> **Exercise**: Where an entry contains an image, skip the image and print the rest exactly.

> **Task inputs**:
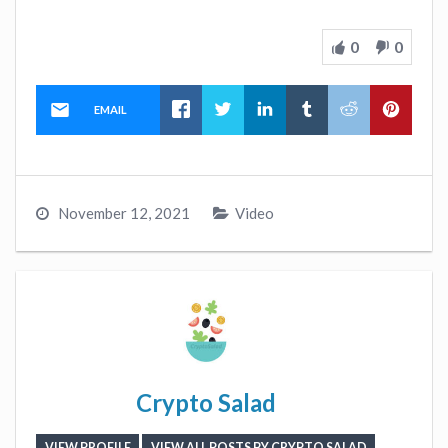
0
0
EMAIL
November 12, 2021
Video
Crypto Salad
VIEW PROFILE
VIEW ALL POSTS BY CRYPTO SALAD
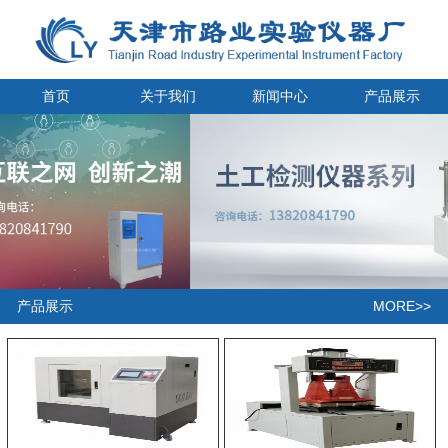
首页
关于我们
新闻中心
产品展示
MORE>>
产品展示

> **Solution to the problem**:
0
0
EMAIL
November 12, 2021
Video
Crypto Salad
VIEW PROFILE
VIEW ALL POSTS BY CRYPTO SALAD
首页
关于我们
新闻中心
产品展示
MORE>>
产品展示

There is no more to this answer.